Nonprofits to share $137 million from MacKenzie Scott
When a nonprofit serving L.A.’s homeless population and foster youths applied last year for a slice of billionaire philanthropist MacKenzie Scott’s latest round of giving, it hoped to get $1 million.
Instead, the team at Youth Emerging Stronger learned this week it was one of almost 300 community groups nationwide to be awarded $2 million.
“It doubled the amount that we were hoping for,” said Mark Supper, chief executive and president of Youth Emerging Stronger, adding that they were “a bit dumbfounded by it, but we’re so happy.”
Scott, who co-founded Amazon with her now exhusband, Chief Executive Jeff Bezos, donated $640 million to more than 350 community groups nationwide, more than doubling the amount she initially planned to give, according to Yield Giving, Scott’s website. Of that, $137 million went to 76 organizations serving Californians. The majority received $2 million, but about 80 organizations received $1 million. Supper’s nonprofit was among 25 Southern California groups that shared $47 million.

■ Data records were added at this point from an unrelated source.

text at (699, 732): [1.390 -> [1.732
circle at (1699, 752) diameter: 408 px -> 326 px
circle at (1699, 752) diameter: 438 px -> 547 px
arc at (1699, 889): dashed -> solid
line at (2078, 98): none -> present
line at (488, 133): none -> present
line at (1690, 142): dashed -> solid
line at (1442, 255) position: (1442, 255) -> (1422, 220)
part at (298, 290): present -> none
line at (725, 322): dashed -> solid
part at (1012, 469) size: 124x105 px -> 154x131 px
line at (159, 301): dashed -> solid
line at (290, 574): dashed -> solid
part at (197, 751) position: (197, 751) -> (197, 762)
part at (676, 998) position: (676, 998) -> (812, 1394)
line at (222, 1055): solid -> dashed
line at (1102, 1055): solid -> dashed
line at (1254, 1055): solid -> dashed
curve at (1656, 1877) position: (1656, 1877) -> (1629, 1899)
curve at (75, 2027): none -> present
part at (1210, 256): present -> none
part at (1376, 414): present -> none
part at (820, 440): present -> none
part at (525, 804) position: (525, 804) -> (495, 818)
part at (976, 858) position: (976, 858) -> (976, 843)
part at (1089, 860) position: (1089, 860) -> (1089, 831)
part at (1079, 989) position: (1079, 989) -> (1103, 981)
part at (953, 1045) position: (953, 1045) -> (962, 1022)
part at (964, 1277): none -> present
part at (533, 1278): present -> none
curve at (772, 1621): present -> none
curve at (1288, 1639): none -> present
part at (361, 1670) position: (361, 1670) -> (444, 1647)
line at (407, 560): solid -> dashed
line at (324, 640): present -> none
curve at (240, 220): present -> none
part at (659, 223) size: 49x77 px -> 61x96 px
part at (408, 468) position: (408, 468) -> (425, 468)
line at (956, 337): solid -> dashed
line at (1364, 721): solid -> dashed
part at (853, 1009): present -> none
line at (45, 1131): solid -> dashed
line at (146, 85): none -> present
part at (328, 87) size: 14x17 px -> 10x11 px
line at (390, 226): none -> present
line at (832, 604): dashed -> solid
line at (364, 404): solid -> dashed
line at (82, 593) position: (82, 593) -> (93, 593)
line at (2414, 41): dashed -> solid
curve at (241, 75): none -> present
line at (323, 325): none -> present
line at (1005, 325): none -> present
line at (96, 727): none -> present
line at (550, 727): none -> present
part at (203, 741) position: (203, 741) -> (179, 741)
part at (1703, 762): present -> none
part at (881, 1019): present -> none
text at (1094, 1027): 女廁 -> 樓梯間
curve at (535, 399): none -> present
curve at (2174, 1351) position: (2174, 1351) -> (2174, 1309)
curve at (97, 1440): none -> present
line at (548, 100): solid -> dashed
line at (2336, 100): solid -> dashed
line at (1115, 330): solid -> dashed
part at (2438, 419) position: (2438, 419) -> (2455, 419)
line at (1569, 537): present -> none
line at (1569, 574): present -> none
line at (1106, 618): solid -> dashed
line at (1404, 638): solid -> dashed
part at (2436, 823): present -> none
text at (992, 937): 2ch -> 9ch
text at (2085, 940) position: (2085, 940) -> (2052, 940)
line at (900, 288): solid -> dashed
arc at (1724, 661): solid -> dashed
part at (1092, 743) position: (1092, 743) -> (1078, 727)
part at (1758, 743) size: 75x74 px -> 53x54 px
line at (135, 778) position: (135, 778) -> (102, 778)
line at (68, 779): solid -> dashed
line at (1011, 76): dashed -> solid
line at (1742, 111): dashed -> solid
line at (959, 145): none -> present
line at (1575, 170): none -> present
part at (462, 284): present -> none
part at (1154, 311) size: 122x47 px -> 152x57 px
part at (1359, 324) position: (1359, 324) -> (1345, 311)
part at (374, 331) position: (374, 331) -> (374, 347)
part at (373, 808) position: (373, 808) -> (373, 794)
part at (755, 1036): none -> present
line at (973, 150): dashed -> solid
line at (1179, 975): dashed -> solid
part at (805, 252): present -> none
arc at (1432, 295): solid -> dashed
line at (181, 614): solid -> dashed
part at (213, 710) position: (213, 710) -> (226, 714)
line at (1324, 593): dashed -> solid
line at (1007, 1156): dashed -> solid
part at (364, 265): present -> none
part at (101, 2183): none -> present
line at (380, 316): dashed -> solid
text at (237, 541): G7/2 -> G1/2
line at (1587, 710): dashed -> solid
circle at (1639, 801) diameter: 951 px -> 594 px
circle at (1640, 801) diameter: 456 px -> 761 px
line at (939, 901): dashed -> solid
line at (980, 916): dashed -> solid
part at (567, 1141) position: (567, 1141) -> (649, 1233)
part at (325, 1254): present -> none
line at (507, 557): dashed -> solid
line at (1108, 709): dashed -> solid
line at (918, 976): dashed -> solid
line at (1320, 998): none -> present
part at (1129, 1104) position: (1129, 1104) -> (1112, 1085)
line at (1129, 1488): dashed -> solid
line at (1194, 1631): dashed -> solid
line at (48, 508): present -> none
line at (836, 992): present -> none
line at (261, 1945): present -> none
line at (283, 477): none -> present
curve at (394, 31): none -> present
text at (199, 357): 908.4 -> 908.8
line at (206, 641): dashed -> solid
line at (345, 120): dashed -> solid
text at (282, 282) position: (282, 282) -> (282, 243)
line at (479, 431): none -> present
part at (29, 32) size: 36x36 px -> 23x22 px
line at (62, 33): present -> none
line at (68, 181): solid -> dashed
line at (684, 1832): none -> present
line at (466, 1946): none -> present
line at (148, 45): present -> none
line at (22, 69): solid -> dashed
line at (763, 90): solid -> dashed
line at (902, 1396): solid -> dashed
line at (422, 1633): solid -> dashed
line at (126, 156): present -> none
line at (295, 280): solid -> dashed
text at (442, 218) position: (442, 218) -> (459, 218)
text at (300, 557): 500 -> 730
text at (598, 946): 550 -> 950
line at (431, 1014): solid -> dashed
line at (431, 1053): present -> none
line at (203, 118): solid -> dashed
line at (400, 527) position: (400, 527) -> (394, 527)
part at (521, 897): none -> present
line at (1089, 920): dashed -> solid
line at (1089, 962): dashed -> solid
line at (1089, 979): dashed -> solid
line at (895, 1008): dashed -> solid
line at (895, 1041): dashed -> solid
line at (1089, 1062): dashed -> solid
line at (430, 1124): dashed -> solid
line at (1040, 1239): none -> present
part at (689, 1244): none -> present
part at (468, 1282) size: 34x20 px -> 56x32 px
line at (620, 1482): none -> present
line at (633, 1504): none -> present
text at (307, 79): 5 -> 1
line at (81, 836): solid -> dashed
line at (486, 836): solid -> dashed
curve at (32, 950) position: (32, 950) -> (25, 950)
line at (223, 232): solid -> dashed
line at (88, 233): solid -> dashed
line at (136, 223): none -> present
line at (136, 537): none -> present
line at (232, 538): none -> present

“For us, it’s a transformational kind of gift,” Supper said. “It allows us to really think long term in our strategies and our approaches.”
Supper said his team was still working on specific plans for how to use the money. But he said it will definitely focus on expanding housing and mental health services for the vulnerable youths age 12 to 24 whom it serves.
More than 6,000 applicants responded to Scott’s open call for “communityled, community-focused organizations whose explicit purpose is to advance the voices and opportunities of individuals and families of meager or modest means, and groups who have met with discrimination and other systemic obstacles.”
Among other Southern California awardees are the LGBTQ Center in Long Beach; environmental justice group Pacoima Beautiful; Reality Changers, a San Diego group working with first-generation college students; the California Native Vote Project, which advocates for the Native American community; and Achievable Health, which provides healthcare to people with intellectual and developmental disabilities.
“We were just jumping up and down with joy when we heard this was happening,” said Carmen Ibarra, the chief executive of Achievable Health, based in Culver City.
“It comes at just the right time,” she said, as the organization’s community health center is working on plans to expand to provide services to more people with intellectual and developmental disabilities, who she said are “often underserved and overlooked in healthcare.”
This round of donations follows many others from Scott, who has pledged to donate more than half of her wealth, which is estimated at about $32 billion, according to Forbes. Scott has typically given to organizations without an application process, but this time she worked with philanthropic group Lever for Change to analyze the thousands of applicants.
“Grateful to Lever for Change and everyone on the evaluation and implementation teams for their roles in creating this pathway to support for people working to improve access to foundational resources in their communities,” Scott wrote on her website Tuesday.